After picking a fight over a court appointee the GOP didn't really oppose, they're stuck watching liberals advance.


(Photo by Mark Wilson/Getty Images)

If you happened to flip on C-SPAN early Friday around 3 a.m – and really, why would you? – you would have seen the United States Senate in full session, debating the nomination of the secretary of the Air Force.

Not that anyone on the Senate floor was actually talking about the secretary of the Air Force, mind you. But that is now how the nominations game is played. The Democrats were keeping Republicans awake in retaliation for the GOP doing the same thing to them the night before, dragging the clock out on every nomination it can just to make Harry Reid feel some pain after stripping the minority's right to filibuster.


Indeed, nearly a month after Reid's so-called "nuclear" strike, the chamber is a raw, angry place.

It didn't have to be. Republicans are caught in a bizarro universe largely of their own making. Had Mitch McConnell shown any willingness to give even an inch on nominations, particularly on the three picks for the federal appeals court in Washington, there would have been no filibuster rule change.

Specifically, Democrats point to the filibuster of Patricia Millett, a moderate who, among other things, worked as a lawyer in the George W. Bush administration. Republicans were candid about their reasons for opposing her, with senators such as Orrin Hatch and Ted Cruz admitting that it had nothing to do with her qualifications to sit on the federal bench. Millett is a partner a nationally prominent (and big business-friendly) law firm who has argued before the Supreme Court more than 30 times.


Every Republican on the Judiciary Committee voted against sending her nomination to the Senate floor, where McConnell decided to block her confirmation. And that gave Reid fresh grist to push ahead with his long-standing threat to do away with the filibuster – and may have convinced some holdouts in his caucus that the time was finally ripe.

"The match they dropped on the gasoline was Millett," says a senior Senate Democratic aide. "People said 'enough is enough. We're not doing this anymore.'"

And now McConnell and his colleagues are in a far worse place on judicial nominees – watching not just moderates like Millett advance but true liberals whose time on the bench might have a tangible effect on policy for decades.

The elements were in place for a nominations deal to avoid the nuclear option similar to one struck in 2005, when it was the GOP threatening to change the rules. In truth, the White House, through President Obama's top counsel, Kathryn Ruemmler, had set up the prospect for such an accord by flooding the zone – nominating three people simultaneously earlier this year to fill the three vacancies on the Court of Appeals for the D.C. Circuit.


While the White House won't concede that one or more of those nominees could have been sacrificed to reach agreement with Senate Republicans, all sides in the fight acknowledge that it could have come to that had GOP senators sought one. Millett, along Mel Watt, the congressman tapped to head the Federal Housing Finance Agency, was the administration's priority.

Why the GOP never struck such a deal remains unclear.
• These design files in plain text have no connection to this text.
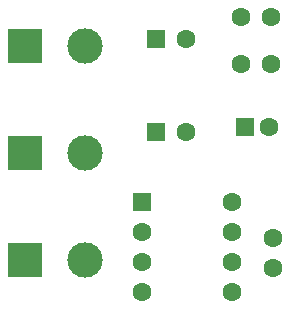
<source format=gbr>
%TF.GenerationSoftware,KiCad,Pcbnew,9.0.2*%
%TF.CreationDate,2025-12-19T01:31:03+05:30*%
%TF.ProjectId,assignment,61737369-676e-46d6-956e-742e6b696361,rev?*%
%TF.SameCoordinates,Original*%
%TF.FileFunction,Soldermask,Bot*%
%TF.FilePolarity,Negative*%
%FSLAX46Y46*%
G04 Gerber Fmt 4.6, Leading zero omitted, Abs format (unit mm)*
G04 Created by KiCad (PCBNEW 9.0.2) date 2025-12-19 01:31:03*
%MOMM*%
%LPD*%
G01*
G04 APERTURE LIST*
G04 Aperture macros list*
%AMRoundRect*
0 Rectangle with rounded corners*
0 $1 Rounding radius*
0 $2 $3 $4 $5 $6 $7 $8 $9 X,Y pos of 4 corners*
0 Add a 4 corners polygon primitive as box body*
4,1,4,$2,$3,$4,$5,$6,$7,$8,$9,$2,$3,0*
0 Add four circle primitives for the rounded corners*
1,1,$1+$1,$2,$3*
1,1,$1+$1,$4,$5*
1,1,$1+$1,$6,$7*
1,1,$1+$1,$8,$9*
0 Add four rect primitives between the rounded corners*
20,1,$1+$1,$2,$3,$4,$5,0*
20,1,$1+$1,$4,$5,$6,$7,0*
20,1,$1+$1,$6,$7,$8,$9,0*
20,1,$1+$1,$8,$9,$2,$3,0*%
G04 Aperture macros list end*
%ADD10RoundRect,0.250000X-0.550000X-0.550000X0.550000X-0.550000X0.550000X0.550000X-0.550000X0.550000X0*%
%ADD11C,1.600000*%
%ADD12R,3.000000X3.000000*%
%ADD13C,3.000000*%
G04 APERTURE END LIST*
D10*
%TO.C,C3*%
X139139775Y-79010000D03*
D11*
X141139775Y-79010000D03*
%TD*%
D12*
%TO.C,J2*%
X120480000Y-81210000D03*
D13*
X125560000Y-81210000D03*
%TD*%
D10*
%TO.C,U1*%
X130380000Y-85380000D03*
D11*
X130380000Y-87920000D03*
X130380000Y-90460000D03*
X130380000Y-93000000D03*
X138000000Y-93000000D03*
X138000000Y-90460000D03*
X138000000Y-87920000D03*
X138000000Y-85380000D03*
%TD*%
%TO.C,C1*%
X138800000Y-69660000D03*
X141300000Y-69660000D03*
%TD*%
%TO.C,R1*%
X141500000Y-88455000D03*
X141500000Y-90995000D03*
%TD*%
D10*
%TO.C,C4*%
X131605241Y-71560000D03*
D11*
X134105241Y-71560000D03*
%TD*%
D10*
%TO.C,C5*%
X131605241Y-79410000D03*
D11*
X134105241Y-79410000D03*
%TD*%
%TO.C,C2*%
X138800000Y-73710000D03*
X141300000Y-73710000D03*
%TD*%
D12*
%TO.C,J1*%
X120480000Y-72160000D03*
D13*
X125560000Y-72160000D03*
%TD*%
D12*
%TO.C,J3*%
X120480000Y-90260000D03*
D13*
X125560000Y-90260000D03*
%TD*%
M02*

</source>
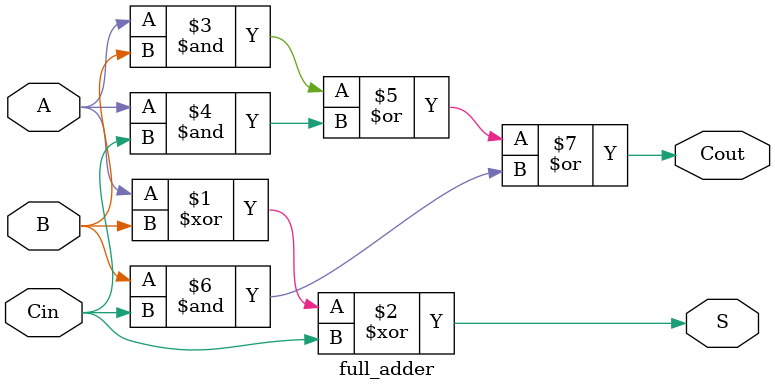
<source format=v>
module adder4(
  input [3:0] A,
  input [3:0] B,
  output [3:0] O,
  output C
);

  wire [3:0] sum;
  wire carry1, carry2, carry3;

  // First adder stage
  full_adder FA1(.A(A[0]), .B(B[0]), .Cin(1'b0), .S(sum[0]), .Cout(carry1));

  // Second adder stage
  full_adder FA2(.A(A[1]), .B(B[1]), .Cin(carry1), .S(sum[1]), .Cout(carry2));

  // Third adder stage
  full_adder FA3(.A(A[2]), .B(B[2]), .Cin(carry2), .S(sum[2]), .Cout(carry3));

  // Fourth adder stage
  full_adder FA4(.A(A[3]), .B(B[3]), .Cin(carry3), .S(sum[3]), .Cout(C));

  assign O = sum;

endmodule

module full_adder(
  input A,
  input B,
  input Cin,
  output S,
  output Cout
);

  assign S = A ^ B ^ Cin;
  assign Cout = (A & B) | (A & Cin) | (B & Cin);

endmodule
</source>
A Senate Republican leadership aide says the conference felt like it had already agreed to some compromises over nominees, including reducing the time for floor debate, and that Reid was just looking for an excuse to change the rules. A Republican source on the Judiciary Committee says Reid never attempted to just move Millett's nomination on its own and that he is the one who provoked the confrontation.

But it also might have been another situation of Republicans needing an issue to rally the base after the beating it took following the government shutdown. In October, the minority whip, John Cornyn, pledged to keep all Obama appointments off of the influential D.C. Circuit, which hears appeals from government agencies and where the balance of power between conservatives and liberals has been a Washington parlor game for decades.

Reid's office says that approach was a mistake. "It was not a viable position to expect us to put no one on the D.C. Circuit," says Adam Jentleson, a Reid spokesman.

It was, in fact, a tactical misread. Democrats and Republicans alike believed Reid was rattling the saber to push the parties to the table, but that didn't happen (John McCain made an 11th hour and, some say, half-hearted effort to stave off the nuke.) McConnell and Cornyn gambled that Reid wouldn't do it – and they were wrong.

Now, Millett and Watt have been confirmed by straight majority vote – as was Nina Pillard, another pick for the D.C. Circuit.

She's the one who pains conservatives. A former lawyer for the NAACP Legal Defense Fund and a professor at Georgetown Law Center, she's been called the second coming of Ruth Bader Ginsburg. (A writer at termed her a "radical feminist" with a "disdain for motherhood.")

If the Republicans had concentrated simply on blocking Pillard, rather than taking the fight to Obama's nominees generally, it's possible she could have been horse-traded for Millett, Democrats say. But now both will sit on the D.C Circuit – and likely soon will be joined by Obama's third nominee, Robert Wilkins. That's called not winning.

If Pillard ascends to the high court someday, then conservatives can look back at this time ruefully. Oh, and if you missed her confirmation vote in the Senate, you weren't alone. It took place Thursday – at 1 a.m.